··· 选读文本
第3步，将UTF-8数据全部读取到“字节数组bytearr”中。代码如下：

in.readFully(bytearr, 0, utflen);//这里是存储到字节数组，而不是字符数组！而且读取的是全部的数据。

第4步，对UTF-8中的单字节数据进行预处理。代码如下：

while (count < utflen) {
    // 将每个字节转换成int值
    c = (int) bytearr[count] & 0xff;
    // UTF-8的单字节数据的值都不会超过127；所以，超过127，则退出。
    if (c > 127) break;
    count++;
    // 将c保存到“字符数组chararr”中
    chararr[chararr_count++]=(char)c;
}
//UTF-8的数据是变长的，可以是1-4个字节；在readUTF()中，我们最终是将全部的UTF-8数据保存到“字符数组(而不是字节数组)”中，再将其转换为String字符串。
由于UTF-8的单字节和ASCII相同，所以这里就将它们进行预处理，直接保存到“字符数组chararr”中。对于其它的UTF-8数据，则在后面进行处理。

第5步，对“第4步预处理”之后的数据，接着进行处理。代码如下：

// 处理完输入流中单字节的符号之后，接下来我们继续处理。
while (count < utflen) {
    // 下面语句执行了2步操作。
    // (01) 将字节由 “byte类型” 转换成 “int类型”。
    //      例如， “11001010” 转换成int之后，是 “00000000 00000000 00000000 11001010”
    // (02) 将 “int类型” 的数据左移4位
    //      例如， “00000000 00000000 00000000 11001010” 左移4位之后，变成 “00000000 00000000 00000000 00001100”
······
运用信息:
**1)** 把上面讲解readUTF()源码的选文中的这句话译成英文：“由于UTF-8的单字节和ASCII相同，所以这里就将它们进行预处理，直接保存到‘字符数组chararr’中。”
**2)** 请接着上面讲解readUTF()源码的选文往下续写，从它的最后一行之后写起。
··· 输入数据
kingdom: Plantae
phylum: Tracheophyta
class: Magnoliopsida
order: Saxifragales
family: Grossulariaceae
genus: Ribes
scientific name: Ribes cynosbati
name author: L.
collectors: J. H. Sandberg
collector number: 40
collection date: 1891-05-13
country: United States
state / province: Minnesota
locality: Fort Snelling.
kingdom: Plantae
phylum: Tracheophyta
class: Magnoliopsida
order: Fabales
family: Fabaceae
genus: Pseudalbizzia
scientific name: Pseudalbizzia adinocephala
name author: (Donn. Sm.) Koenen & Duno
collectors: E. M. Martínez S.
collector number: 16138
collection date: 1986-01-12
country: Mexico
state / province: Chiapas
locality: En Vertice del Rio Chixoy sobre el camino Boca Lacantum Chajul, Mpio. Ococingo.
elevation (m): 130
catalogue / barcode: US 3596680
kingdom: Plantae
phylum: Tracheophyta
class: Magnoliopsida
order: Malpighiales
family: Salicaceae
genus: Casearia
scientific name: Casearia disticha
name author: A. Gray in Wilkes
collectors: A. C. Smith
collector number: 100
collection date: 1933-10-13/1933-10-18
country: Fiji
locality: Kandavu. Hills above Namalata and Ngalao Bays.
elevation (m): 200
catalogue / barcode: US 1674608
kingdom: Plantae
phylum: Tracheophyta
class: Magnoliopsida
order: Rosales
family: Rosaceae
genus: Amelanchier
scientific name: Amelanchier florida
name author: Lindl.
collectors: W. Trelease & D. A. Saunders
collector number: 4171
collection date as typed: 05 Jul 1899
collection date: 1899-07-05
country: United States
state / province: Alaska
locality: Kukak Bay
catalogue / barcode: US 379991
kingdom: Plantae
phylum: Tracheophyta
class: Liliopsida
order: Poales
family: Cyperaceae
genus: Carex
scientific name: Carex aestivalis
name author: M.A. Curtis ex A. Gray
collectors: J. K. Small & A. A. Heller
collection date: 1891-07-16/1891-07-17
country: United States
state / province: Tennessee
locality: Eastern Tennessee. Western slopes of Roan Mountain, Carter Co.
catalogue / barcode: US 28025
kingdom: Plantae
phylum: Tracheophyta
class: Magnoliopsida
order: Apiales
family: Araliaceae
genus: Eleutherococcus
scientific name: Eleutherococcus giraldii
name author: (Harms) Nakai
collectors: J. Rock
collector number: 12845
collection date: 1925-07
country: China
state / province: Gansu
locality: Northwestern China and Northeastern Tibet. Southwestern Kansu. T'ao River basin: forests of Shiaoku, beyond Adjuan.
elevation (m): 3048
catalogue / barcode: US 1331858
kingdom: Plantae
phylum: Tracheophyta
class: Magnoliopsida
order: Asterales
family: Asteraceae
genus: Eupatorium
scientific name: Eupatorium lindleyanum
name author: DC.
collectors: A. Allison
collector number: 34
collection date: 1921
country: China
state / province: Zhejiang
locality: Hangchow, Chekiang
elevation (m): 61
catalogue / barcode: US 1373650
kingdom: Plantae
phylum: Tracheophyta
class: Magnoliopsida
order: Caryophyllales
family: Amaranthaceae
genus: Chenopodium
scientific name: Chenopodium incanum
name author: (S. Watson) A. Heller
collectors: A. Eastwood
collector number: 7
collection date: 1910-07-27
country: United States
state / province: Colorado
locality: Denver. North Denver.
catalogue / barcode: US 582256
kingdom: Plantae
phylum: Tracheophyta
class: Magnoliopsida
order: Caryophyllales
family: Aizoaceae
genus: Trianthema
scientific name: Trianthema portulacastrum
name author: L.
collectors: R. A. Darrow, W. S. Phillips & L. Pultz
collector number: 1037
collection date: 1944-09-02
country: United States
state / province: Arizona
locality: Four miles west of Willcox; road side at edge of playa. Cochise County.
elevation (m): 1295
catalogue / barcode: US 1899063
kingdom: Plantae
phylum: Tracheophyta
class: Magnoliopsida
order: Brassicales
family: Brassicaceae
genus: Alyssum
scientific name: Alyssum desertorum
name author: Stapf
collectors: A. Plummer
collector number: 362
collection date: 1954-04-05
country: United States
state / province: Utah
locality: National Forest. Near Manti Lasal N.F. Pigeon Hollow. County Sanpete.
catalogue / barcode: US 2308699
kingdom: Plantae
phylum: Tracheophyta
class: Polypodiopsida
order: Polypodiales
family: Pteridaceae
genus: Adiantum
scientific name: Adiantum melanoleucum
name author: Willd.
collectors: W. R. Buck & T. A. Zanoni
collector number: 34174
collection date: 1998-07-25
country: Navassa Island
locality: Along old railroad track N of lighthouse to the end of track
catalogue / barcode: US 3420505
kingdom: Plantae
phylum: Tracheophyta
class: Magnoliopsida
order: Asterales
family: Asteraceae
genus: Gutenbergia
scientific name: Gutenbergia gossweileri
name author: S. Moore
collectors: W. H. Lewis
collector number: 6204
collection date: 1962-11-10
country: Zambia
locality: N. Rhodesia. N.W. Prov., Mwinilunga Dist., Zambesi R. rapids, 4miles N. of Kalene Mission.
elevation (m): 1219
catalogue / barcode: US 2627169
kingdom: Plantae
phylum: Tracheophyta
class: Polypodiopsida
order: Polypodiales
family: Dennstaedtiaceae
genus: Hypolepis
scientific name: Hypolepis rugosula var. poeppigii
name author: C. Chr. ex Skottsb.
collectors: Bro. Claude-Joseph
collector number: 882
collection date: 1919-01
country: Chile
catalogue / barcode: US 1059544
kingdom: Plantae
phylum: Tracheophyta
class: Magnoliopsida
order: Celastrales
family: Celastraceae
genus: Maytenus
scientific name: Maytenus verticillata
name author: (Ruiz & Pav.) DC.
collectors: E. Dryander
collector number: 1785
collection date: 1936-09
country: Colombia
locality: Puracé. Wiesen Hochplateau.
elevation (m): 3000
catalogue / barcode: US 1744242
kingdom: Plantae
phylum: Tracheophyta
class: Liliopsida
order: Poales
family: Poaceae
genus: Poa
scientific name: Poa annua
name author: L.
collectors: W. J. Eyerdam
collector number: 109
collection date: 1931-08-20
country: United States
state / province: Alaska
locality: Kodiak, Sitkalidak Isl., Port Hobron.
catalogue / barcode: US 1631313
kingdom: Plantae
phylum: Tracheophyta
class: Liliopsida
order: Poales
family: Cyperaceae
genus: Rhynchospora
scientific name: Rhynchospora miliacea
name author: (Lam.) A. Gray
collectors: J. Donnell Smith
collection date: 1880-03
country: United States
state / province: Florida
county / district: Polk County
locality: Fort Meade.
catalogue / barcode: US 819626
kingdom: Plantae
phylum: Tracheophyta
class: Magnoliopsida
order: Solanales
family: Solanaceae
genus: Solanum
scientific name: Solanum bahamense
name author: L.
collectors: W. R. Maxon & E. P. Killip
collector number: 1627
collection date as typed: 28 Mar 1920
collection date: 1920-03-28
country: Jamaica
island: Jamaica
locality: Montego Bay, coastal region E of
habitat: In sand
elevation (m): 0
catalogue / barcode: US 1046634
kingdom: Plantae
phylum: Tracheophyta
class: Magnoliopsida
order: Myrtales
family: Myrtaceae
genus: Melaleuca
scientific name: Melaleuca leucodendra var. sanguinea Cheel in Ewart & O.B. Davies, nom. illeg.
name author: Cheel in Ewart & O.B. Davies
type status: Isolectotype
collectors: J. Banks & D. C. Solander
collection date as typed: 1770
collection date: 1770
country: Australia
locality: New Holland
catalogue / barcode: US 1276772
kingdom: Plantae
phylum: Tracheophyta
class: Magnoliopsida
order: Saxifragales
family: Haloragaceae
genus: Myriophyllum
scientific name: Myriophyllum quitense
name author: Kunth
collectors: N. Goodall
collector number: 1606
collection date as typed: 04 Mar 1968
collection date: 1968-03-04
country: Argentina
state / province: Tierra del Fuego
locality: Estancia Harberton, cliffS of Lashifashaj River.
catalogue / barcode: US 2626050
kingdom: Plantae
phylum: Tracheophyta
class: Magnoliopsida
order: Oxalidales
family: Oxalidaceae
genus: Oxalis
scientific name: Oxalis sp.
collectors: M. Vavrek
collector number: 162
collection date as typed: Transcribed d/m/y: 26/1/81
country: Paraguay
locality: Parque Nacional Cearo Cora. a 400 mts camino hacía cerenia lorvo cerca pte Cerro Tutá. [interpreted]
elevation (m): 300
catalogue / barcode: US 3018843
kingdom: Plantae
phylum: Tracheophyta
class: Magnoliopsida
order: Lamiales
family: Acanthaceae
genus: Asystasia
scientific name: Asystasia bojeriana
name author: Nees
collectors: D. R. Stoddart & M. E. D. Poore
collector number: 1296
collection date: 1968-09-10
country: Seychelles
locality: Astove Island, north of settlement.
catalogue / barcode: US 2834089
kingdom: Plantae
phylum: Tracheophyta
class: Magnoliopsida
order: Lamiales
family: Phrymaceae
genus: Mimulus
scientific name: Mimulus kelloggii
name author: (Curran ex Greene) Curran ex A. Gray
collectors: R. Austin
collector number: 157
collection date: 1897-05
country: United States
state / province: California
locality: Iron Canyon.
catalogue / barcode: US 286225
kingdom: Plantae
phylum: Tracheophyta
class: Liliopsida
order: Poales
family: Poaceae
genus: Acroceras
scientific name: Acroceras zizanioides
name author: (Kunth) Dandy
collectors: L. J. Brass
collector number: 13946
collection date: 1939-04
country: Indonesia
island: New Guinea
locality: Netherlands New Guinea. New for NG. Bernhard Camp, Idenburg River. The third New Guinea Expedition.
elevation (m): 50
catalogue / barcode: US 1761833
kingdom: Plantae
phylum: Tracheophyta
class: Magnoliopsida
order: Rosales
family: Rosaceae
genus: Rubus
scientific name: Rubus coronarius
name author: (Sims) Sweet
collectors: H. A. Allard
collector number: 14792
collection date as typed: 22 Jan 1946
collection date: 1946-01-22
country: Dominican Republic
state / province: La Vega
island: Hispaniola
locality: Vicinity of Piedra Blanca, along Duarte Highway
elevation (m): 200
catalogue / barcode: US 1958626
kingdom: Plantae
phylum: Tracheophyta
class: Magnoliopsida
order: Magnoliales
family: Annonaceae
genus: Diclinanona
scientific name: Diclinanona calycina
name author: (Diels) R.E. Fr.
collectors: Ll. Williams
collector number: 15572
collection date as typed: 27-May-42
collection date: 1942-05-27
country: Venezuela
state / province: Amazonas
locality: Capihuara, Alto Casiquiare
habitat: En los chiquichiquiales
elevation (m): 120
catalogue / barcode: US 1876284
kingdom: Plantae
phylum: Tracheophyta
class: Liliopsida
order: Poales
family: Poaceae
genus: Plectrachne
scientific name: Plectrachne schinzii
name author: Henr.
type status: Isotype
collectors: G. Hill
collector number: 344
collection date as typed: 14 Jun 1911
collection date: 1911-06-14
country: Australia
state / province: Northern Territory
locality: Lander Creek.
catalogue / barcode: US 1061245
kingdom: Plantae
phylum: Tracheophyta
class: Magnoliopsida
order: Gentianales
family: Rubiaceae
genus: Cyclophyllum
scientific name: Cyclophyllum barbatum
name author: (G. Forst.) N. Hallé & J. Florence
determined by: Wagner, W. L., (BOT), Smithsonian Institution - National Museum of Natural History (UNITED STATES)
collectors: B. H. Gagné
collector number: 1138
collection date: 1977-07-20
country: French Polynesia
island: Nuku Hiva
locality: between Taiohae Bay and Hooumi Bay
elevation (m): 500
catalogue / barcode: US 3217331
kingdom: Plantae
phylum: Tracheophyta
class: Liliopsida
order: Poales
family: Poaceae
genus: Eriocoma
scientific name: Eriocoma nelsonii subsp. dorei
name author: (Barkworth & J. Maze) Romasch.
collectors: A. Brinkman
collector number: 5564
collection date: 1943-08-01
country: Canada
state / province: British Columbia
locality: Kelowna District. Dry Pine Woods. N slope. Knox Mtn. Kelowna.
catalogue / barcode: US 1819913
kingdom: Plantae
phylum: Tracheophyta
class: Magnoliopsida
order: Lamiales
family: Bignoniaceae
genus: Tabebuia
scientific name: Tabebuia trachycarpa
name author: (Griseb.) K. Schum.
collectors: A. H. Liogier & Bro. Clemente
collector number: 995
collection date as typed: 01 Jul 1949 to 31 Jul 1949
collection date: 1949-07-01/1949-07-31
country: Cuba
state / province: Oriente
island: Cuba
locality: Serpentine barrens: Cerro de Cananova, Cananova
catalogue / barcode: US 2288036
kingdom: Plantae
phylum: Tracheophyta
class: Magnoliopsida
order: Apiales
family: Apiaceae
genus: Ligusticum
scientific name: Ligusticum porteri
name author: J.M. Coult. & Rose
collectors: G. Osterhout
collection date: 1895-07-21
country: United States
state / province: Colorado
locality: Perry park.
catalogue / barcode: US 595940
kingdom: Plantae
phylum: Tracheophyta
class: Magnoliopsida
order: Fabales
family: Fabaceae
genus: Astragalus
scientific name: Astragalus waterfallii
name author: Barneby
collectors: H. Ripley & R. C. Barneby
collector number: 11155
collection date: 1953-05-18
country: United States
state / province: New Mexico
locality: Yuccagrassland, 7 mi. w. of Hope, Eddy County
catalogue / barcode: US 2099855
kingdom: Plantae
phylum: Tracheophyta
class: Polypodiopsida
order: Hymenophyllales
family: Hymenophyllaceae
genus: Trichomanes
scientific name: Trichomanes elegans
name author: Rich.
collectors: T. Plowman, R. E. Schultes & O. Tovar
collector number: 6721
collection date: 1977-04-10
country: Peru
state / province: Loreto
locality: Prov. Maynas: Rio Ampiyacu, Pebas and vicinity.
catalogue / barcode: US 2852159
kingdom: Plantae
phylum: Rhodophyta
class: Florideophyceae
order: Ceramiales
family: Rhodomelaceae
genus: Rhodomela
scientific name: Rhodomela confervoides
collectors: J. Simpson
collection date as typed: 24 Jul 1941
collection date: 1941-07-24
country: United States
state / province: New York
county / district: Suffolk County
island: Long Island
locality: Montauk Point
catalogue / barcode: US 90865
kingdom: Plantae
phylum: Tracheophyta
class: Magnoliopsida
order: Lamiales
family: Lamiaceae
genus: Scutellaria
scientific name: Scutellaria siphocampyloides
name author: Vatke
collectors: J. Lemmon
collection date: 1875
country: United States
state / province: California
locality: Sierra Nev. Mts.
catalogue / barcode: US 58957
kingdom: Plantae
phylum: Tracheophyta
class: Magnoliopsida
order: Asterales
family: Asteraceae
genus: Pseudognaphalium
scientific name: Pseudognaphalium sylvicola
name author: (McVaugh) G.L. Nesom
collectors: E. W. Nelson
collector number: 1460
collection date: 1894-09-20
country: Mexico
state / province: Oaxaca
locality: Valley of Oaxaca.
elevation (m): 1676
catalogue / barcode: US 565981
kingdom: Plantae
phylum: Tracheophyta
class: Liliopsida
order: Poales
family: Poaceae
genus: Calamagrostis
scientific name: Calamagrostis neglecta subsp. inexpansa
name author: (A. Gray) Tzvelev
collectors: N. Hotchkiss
······
练习答案:
**1)** Because single-byte UTF-8 data is the same as ASCII, it is preprocessed here and saved directly into the character array chararr.

**2)**
    c = (int) bytearr[count] & 0xff;
    switch (c >> 4) {
        // 若 UTF-8 是单字节，即 bytearr[count] 对应是 “0xxxxxxx” 形式；
        // 则 bytearr[count] 对应的int类型的c的取值范围是 0-7。
        case 0: case 1: case 2: case 3: case 4: case 5: case 6: case 7:
            /* 0xxxxxxx*/
            count++;
            chararr[chararr_count++]=(char)c;
            break;

        // 若 UTF-8 是双字节，即 bytearr[count] 对应是 “110xxxxx  10xxxxxx” 形式中的第一个，即“110xxxxx”
        // 则 bytearr[count] 对应的int类型的c的取值范围是 12-13。
        case 12: case 13:
            /* 110x xxxx   10xx xxxx*/
            count += 2;
            if (count > utflen)
                throw new UTFDataFormatException(
                    "malformed input: partial character at end");
            char2 = (int) bytearr[count-1];
            if ((char2 & 0xC0) != 0x80)
                throw new UTFDataFormatException(
                    "malformed input around byte " + count);
            chararr[chararr_count++]=(char)(((c & 0x1F) << 6) |
                                            (char2 & 0x3F));
            break;

        // 若 UTF-8 是三字节，即 bytearr[count] 对应是 “1110xxxx  10xxxxxx  10xxxxxx” 形式中的第一个，即“1110xxxx”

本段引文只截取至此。